╭──

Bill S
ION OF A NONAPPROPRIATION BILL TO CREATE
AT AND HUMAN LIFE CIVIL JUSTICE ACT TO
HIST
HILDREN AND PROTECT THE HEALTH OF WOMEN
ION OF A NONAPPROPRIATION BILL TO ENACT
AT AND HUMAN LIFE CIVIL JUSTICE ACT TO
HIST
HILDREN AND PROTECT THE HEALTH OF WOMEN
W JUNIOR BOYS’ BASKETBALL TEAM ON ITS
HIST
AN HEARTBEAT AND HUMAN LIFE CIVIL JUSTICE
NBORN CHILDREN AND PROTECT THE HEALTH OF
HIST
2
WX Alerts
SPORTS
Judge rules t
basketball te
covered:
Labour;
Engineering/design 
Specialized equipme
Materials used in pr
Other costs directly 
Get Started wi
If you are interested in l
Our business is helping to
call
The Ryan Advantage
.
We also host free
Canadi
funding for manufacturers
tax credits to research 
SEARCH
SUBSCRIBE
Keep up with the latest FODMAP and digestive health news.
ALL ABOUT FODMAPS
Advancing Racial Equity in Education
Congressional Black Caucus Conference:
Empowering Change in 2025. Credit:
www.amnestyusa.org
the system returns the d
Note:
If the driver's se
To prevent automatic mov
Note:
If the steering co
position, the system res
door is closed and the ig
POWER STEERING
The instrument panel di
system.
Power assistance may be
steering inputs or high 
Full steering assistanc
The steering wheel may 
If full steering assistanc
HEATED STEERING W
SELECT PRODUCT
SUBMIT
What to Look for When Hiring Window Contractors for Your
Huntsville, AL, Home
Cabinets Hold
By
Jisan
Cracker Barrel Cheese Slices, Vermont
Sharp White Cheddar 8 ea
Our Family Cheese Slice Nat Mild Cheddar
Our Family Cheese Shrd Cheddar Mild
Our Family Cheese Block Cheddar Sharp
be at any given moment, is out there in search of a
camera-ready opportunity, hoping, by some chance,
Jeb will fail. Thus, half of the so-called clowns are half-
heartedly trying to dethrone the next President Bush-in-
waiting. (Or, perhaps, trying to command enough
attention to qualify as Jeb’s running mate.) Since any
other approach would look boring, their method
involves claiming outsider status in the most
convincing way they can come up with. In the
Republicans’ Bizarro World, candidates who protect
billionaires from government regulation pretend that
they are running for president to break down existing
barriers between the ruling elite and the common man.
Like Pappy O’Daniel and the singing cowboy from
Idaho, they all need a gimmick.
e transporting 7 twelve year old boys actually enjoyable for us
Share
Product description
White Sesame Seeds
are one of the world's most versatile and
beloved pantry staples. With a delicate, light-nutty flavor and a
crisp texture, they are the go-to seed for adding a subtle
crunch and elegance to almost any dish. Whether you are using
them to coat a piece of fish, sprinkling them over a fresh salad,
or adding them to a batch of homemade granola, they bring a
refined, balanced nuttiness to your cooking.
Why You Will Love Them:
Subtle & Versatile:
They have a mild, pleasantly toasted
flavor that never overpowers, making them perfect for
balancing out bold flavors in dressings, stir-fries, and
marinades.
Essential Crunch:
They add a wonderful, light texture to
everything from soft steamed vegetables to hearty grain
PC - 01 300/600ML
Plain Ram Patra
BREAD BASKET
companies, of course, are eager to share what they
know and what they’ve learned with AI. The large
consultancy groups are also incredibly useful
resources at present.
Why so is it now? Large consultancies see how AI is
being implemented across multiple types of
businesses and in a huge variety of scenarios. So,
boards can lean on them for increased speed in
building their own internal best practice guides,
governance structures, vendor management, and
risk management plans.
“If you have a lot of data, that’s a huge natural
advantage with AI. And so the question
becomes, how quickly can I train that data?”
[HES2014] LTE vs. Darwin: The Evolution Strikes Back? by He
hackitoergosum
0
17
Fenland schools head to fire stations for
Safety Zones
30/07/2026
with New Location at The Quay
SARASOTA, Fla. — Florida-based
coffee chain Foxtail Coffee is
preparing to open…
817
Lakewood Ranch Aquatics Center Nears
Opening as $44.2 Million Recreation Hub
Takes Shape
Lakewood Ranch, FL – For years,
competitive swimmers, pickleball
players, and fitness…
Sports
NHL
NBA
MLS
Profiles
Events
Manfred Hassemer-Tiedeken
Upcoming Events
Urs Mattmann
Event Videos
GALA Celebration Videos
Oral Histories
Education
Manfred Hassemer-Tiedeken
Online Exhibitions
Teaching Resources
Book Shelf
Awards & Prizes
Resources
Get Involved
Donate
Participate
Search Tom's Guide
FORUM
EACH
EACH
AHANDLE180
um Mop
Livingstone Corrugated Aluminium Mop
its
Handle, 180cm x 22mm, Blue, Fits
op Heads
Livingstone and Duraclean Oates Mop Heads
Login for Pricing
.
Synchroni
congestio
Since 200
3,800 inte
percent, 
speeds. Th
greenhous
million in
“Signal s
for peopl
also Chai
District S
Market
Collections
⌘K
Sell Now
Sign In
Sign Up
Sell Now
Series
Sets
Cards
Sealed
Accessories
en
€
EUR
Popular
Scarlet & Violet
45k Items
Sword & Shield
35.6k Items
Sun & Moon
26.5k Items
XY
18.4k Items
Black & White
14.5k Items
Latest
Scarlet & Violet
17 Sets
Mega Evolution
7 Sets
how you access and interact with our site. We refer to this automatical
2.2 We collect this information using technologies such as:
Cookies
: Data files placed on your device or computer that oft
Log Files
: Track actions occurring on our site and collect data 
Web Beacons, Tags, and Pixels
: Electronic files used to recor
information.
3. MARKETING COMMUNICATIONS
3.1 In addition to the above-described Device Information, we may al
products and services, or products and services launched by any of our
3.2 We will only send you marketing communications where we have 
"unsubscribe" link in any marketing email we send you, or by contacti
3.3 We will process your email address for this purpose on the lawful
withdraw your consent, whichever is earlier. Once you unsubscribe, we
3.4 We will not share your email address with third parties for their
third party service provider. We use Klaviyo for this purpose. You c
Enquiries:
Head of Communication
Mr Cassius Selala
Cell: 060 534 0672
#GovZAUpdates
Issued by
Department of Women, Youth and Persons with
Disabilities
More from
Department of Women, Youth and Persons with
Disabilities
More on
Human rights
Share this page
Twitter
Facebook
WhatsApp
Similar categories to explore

╰──

## Your assignment
Copy every row above word for word, keeping each line as it is.

## Output
Bill S
ION OF A NONAPPROPRIATION BILL TO CREATE
AT AND HUMAN LIFE CIVIL JUSTICE ACT TO
HIST
HILDREN AND PROTECT THE HEALTH OF WOMEN
ION OF A NONAPPROPRIATION BILL TO ENACT
AT AND HUMAN LIFE CIVIL JUSTICE ACT TO
HIST
HILDREN AND PROTECT THE HEALTH OF WOMEN
W JUNIOR BOYS’ BASKETBALL TEAM ON ITS
HIST
AN HEARTBEAT AND HUMAN LIFE CIVIL JUSTICE
NBORN CHILDREN AND PROTECT THE HEALTH OF
HIST
2
WX Alerts
SPORTS
Judge rules t
basketball te
covered:
Labour;
Engineering/design 
Specialized equipme
Materials used in pr
Other costs directly 
Get Started wi
If you are interested in l
Our business is helping to
call
The Ryan Advantage
.
We also host free
Canadi
funding for manufacturers
tax credits to research 
SEARCH
SUBSCRIBE
Keep up with the latest FODMAP and digestive health news.
ALL ABOUT FODMAPS
Advancing Racial Equity in Education
Congressional Black Caucus Conference:
Empowering Change in 2025. Credit:
www.amnestyusa.org
the system returns the d
Note:
If the driver's se
To prevent automatic mov
Note:
If the steering co
position, the system res
door is closed and the ig
POWER STEERING
The instrument panel di
system.
Power assistance may be
steering inputs or high 
Full steering assistanc
The steering wheel may 
If full steering assistanc
HEATED STEERING W
SELECT PRODUCT
SUBMIT
What to Look for When Hiring Window Contractors for Your
Huntsville, AL, Home
Cabinets Hold
By
Jisan
Cracker Barrel Cheese Slices, Vermont
Sharp White Cheddar 8 ea
Our Family Cheese Slice Nat Mild Cheddar
Our Family Cheese Shrd Cheddar Mild
Our Family Cheese Block Cheddar Sharp
be at any given moment, is out there in search of a
camera-ready opportunity, hoping, by some chance,
Jeb will fail. Thus, half of the so-called clowns are half-
heartedly trying to dethrone the next President Bush-in-
waiting. (Or, perhaps, trying to command enough
attention to qualify as Jeb’s running mate.) Since any
other approach would look boring, their method
involves claiming outsider status in the most
convincing way they can come up with. In the
Republicans’ Bizarro World, candidates who protect
billionaires from government regulation pretend that
they are running for president to break down existing
barriers between the ruling elite and the common man.
Like Pappy O’Daniel and the singing cowboy from
Idaho, they all need a gimmick.
e transporting 7 twelve year old boys actually enjoyable for us
Share
Product description
White Sesame Seeds
are one of the world's most versatile and
beloved pantry staples. With a delicate, light-nutty flavor and a
crisp texture, they are the go-to seed for adding a subtle
crunch and elegance to almost any dish. Whether you are using
them to coat a piece of fish, sprinkling them over a fresh salad,
or adding them to a batch of homemade granola, they bring a
refined, balanced nuttiness to your cooking.
Why You Will Love Them:
Subtle & Versatile:
They have a mild, pleasantly toasted
flavor that never overpowers, making them perfect for
balancing out bold flavors in dressings, stir-fries, and
marinades.
Essential Crunch:
They add a wonderful, light texture to
everything from soft steamed vegetables to hearty grain
PC - 01 300/600ML
Plain Ram Patra
BREAD BASKET
companies, of course, are eager to share what they
know and what they’ve learned with AI. The large
consultancy groups are also incredibly useful
resources at present.
Why so is it now? Large consultancies see how AI is
being implemented across multiple types of
businesses and in a huge variety of scenarios. So,
boards can lean on them for increased speed in
building their own internal best practice guides,
governance structures, vendor management, and
risk management plans.
“If you have a lot of data, that’s a huge natural
advantage with AI. And so the question
becomes, how quickly can I train that data?”
[HES2014] LTE vs. Darwin: The Evolution Strikes Back? by He
hackitoergosum
0
17
Fenland schools head to fire stations for
Safety Zones
30/07/2026
with New Location at The Quay
SARASOTA, Fla. — Florida-based
coffee chain Foxtail Coffee is
preparing to open…
817
Lakewood Ranch Aquatics Center Nears
Opening as $44.2 Million Recreation Hub
Takes Shape
Lakewood Ranch, FL – For years,
competitive swimmers, pickleball
players, and fitness…
Sports
NHL
NBA
MLS
Profiles
Events
Manfred Hassemer-Tiedeken
Upcoming Events
Urs Mattmann
Event Videos
GALA Celebration Videos
Oral Histories
Education
Manfred Hassemer-Tiedeken
Online Exhibitions
Teaching Resources
Book Shelf
Awards & Prizes
Resources
Get Involved
Donate
Participate
Search Tom's Guide
FORUM
EACH
EACH
AHANDLE180
um Mop
Livingstone Corrugated Aluminium Mop
its
Handle, 180cm x 22mm, Blue, Fits
op Heads
Livingstone and Duraclean Oates Mop Heads
Login for Pricing
.
Synchroni
congestio
Since 200
3,800 inte
percent, 
speeds. Th
greenhous
million in
“Signal s
for peopl
also Chai
District S
Market
Collections
⌘K
Sell Now
Sign In
Sign Up
Sell Now
Series
Sets
Cards
Sealed
Accessories
en
€
EUR
Popular
Scarlet & Violet
45k Items
Sword & Shield
35.6k Items
Sun & Moon
26.5k Items
XY
18.4k Items
Black & White
14.5k Items
Latest
Scarlet & Violet
17 Sets
Mega Evolution
7 Sets
how you access and interact with our site. We refer to this automatical
2.2 We collect this information using technologies such as:
Cookies
: Data files placed on your device or computer that oft
Log Files
: Track actions occurring on our site and collect data 
Web Beacons, Tags, and Pixels
: Electronic files used to recor
information.
3. MARKETING COMMUNICATIONS
3.1 In addition to the above-described Device Information, we may al
products and services, or products and services launched by any of our
3.2 We will only send you marketing communications where we have 
"unsubscribe" link in any marketing email we send you, or by contacti
3.3 We will process your email address for this purpose on the lawful
withdraw your consent, whichever is earlier. Once you unsubscribe, we
3.4 We will not share your email address with third parties for their
third party service provider. We use Klaviyo for this purpose. You c
Enquiries:
Head of Communication
Mr Cassius Selala
Cell: 060 534 0672
#GovZAUpdates
Issued by
Department of Women, Youth and Persons with
Disabilities
More from
Department of Women, Youth and Persons with
Disabilities
More on
Human rights
Share this page
Twitter
Facebook
WhatsApp
Similar categories to explore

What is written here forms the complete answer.